PROVIDED TEXT -
+ + +

And so the healing and the hurting are both love, perhaps. Perhaps, I have been in love all my life, because I don’t remember a time when I wasn’t hurting for someone, or healing for someone.

I am in love with Frank Ocean for many reasons but none as precious as the admiration for his understanding of heartbreak. Sometimes you are maybe old, but not as old as the people around you insist you are. Sometimes you have seen some things, but not nearly enough to know that you’ve seen enough. This year was the year I got interested in getting a tattoo. Perhaps what I’m saying is that this year was the year I got interested in permanence. Last year ended with me holed up inside a room in a frozen ghost town, writing what would become a book that reminded people of what they have lost, even if briefly.

When I say permanence, I mean commitment. I mean whatever happens, I’ll be here. Even if the world decides to leave, or if you decide to leave, just give me a call. And that’s the perfect way to describe frank ocean.

His music isn’t something that you’d listen to when you’re having a great day, even though it’s there, and you can. But you listen to it when no one’s around, when the heart needs you to explain why you caused pain to it. For me, that explanation is white ferrari.

This slow-burning, minimal ballad “white ferrari” finds Frank Ocean using the image of a ride in a white Ferrari as a metaphor for a fast and pure relationship with a lover. The album was inspired by the Beatles — the band of lovers that promised love to always remember it — Frank talks about his relationship and what he received in return of the love he abundantly poured into the mouth of those he loved.

And we know how that feels, and by we I mean those who have been found soaked in the pouring of tears and rhythm; those who fail to compare any other song with all that blond has to offer.

The thing about Ocean fans is that they don’t care if ocean doesn’t release a song in decades, they will return with a yearning whenever he decides to bless them with a rhythm.

And isn’t that how lovers are, not questioning the love they receive, but taking it as a blessing. Finding warmth wherever they are granted. Or is it just me. Writing an entire life with someone I’ve only met once and will probably never meet again.

(hey, this is the part where you play the song and swallow the story I’m about to tell.)

I’ve been praying a lot. Five times a day actually, sometimes I miss out on a prayer but I cover up by praying at night. I’ve stopped chasing love. I’ve stopped thinking of someone who isn’t thinking of me. You know you were meant to be a writer, when you’re up at night thinking of someone who you met briefly, for a minute or an hour, and never saw again, but you write about her, and can’t stop writing about her, knowing that you will never have her in your arms. But that’s the kick, that’s what gets your blood rushing, when there’s no possibility for you to end up in the place you want to be. That’s what a muse is, essentially. It’s not a compliment, we writers just throw around — we mean it. A muse is someone that doesn’t just inspire art, but for whom the artist is willing to tear parts of himself to draw an image of her. That’s what writers do. That’s how this works.

+ + +

INFORMATION SHOWN -
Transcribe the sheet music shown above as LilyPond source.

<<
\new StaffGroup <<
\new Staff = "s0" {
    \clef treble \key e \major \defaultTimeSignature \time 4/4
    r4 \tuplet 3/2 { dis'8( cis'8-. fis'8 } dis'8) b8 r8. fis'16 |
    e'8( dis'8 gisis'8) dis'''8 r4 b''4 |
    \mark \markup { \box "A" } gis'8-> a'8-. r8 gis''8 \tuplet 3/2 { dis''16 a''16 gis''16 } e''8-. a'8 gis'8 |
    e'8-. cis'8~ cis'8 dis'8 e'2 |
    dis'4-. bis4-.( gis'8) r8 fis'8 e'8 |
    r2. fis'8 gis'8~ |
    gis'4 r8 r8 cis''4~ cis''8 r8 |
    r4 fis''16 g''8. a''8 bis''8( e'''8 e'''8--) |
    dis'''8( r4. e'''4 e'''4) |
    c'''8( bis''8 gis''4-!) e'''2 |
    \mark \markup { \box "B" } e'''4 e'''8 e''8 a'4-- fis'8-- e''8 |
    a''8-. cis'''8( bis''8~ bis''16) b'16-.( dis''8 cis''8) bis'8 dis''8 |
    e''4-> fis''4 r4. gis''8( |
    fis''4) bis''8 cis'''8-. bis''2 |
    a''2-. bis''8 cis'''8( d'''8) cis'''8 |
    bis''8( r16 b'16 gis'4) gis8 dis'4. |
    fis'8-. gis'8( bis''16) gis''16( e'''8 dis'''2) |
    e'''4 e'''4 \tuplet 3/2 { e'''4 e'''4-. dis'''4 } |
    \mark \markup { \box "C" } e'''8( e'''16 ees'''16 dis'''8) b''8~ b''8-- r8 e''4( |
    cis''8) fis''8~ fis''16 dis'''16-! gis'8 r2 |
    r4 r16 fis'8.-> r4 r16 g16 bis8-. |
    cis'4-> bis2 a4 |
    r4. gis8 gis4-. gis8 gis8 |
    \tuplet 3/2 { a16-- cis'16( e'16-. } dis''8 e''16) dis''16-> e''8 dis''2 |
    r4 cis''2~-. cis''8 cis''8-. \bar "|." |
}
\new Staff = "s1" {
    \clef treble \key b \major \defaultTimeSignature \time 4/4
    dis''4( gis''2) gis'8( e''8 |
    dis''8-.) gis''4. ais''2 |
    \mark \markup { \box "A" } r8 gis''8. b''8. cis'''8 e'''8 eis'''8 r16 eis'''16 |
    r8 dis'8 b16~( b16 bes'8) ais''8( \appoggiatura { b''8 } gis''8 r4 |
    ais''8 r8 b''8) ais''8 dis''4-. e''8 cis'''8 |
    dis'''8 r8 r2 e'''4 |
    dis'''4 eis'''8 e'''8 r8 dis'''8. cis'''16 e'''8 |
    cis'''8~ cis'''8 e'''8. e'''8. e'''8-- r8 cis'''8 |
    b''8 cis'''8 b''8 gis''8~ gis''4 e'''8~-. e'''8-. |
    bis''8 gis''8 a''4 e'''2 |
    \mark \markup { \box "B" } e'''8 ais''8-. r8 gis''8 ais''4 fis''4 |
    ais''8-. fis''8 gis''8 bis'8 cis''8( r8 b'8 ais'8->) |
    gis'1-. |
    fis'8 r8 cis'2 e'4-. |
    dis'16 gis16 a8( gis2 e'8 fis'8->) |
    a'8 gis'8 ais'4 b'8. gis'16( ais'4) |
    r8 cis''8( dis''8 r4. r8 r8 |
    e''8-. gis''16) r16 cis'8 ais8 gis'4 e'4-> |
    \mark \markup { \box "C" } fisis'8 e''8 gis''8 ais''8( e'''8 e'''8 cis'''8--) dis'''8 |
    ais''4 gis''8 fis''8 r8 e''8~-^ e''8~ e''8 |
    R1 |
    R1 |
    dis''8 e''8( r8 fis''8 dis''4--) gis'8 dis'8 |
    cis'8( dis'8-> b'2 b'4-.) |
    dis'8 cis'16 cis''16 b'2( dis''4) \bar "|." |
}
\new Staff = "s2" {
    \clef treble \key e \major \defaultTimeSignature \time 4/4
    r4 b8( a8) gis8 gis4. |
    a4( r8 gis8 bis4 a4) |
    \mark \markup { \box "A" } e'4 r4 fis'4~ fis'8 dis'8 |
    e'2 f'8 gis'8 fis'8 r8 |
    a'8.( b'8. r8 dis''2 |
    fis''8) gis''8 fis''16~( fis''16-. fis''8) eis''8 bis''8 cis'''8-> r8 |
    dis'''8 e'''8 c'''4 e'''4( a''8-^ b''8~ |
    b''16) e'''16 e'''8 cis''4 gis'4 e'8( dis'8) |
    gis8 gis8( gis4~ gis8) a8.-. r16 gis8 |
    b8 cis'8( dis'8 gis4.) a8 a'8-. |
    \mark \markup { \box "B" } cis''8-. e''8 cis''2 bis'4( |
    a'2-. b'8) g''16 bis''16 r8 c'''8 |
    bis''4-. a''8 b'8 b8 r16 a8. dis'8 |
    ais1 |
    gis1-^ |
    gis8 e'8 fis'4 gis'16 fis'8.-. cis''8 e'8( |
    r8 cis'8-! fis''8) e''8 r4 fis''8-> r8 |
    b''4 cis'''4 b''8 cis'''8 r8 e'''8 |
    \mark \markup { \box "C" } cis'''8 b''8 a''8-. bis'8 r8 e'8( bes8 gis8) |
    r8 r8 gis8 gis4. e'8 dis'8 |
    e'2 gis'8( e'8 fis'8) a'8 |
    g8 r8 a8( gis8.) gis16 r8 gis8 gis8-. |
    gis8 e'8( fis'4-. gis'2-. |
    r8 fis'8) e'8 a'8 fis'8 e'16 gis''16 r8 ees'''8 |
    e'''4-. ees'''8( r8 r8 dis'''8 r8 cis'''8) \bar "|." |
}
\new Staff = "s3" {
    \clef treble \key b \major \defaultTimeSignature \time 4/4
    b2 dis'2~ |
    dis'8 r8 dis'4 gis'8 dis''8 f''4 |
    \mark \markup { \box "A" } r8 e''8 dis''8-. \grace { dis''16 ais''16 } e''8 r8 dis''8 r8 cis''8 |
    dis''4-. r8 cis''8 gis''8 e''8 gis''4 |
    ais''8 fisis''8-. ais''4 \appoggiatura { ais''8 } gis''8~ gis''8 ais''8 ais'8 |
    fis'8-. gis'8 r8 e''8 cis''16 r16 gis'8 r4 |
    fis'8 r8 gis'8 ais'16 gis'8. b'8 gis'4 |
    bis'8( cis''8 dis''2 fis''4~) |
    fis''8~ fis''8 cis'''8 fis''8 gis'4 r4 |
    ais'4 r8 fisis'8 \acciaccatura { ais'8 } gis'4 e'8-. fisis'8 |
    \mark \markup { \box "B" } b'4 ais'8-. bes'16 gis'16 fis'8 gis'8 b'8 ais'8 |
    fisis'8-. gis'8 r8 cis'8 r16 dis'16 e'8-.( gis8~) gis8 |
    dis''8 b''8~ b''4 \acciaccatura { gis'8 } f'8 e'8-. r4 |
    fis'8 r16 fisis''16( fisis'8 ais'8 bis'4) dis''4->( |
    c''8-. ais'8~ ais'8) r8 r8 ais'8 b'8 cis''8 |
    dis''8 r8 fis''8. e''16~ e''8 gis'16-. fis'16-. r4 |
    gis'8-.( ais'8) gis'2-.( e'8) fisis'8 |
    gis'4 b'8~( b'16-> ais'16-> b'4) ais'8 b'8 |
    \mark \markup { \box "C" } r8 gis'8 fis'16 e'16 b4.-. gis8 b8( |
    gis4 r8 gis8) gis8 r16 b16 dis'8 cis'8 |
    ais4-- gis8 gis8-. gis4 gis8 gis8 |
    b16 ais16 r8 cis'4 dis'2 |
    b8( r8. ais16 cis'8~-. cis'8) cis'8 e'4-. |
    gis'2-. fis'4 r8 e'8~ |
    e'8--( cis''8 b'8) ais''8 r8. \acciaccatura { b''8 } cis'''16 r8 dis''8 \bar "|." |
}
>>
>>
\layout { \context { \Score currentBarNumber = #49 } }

+ + +

INSTRUCTIONS FOR THE TASK -
Continue the personal piece on Frank Ocean and heartbreak, picking up after its last sentence.

EXERCISE OUTPUT -
You know, but I’ve stopped, or I think I have. I realized how this is self harm. A few days ago, a friend asked me if I ever prayed for someone’s love, and I told her I did. I said that I cried into the feet of God for someone and I was denied of it. Now I understand why. She said she did too, she told me that she would cry in the night when everyone was asleep, she would beg God to make this one person love her, but he didn’t, she understands why aswell. “I was so stupid,” she says. “I’m glad that I didn’t get it, and thinking back it just serves as evidence how stupid the heart can be sometimes.” I agree. Sometimes, the best is not what we need. We need comfort, we need something that isn’t a challenge. I’m trying to unlearn the parts of myself that sustain a never ending void within me.

And it’s not like I’ve forgotten her completely, even though it’s been a while since I’ve obsessed over her. I do still remember her. I do still think of her and scroll through her instagram sometimes to check up on her. Even though I don’t want to. And I look at this not as a defeat on my part, but perhaps a promise my heart made, that it has to keep. Like Frank Ocean says in the song:

I care for you still and I will, forever.

That was my part of the deal.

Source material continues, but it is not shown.